Every entry needs to be written out again exactly.

_Information given_:
====
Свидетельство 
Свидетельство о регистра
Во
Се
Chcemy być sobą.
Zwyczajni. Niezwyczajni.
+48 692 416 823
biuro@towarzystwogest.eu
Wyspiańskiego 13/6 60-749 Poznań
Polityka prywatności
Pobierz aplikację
====
_Expected answer_:
Свидетельство 
Свидетельство о регистра
Во
Се
Chcemy być sobą.
Zwyczajni. Niezwyczajni.
+48 692 416 823
biuro@towarzystwogest.eu
Wyspiańskiego 13/6 60-749 Poznań
Polityka prywatności
Pobierz aplikację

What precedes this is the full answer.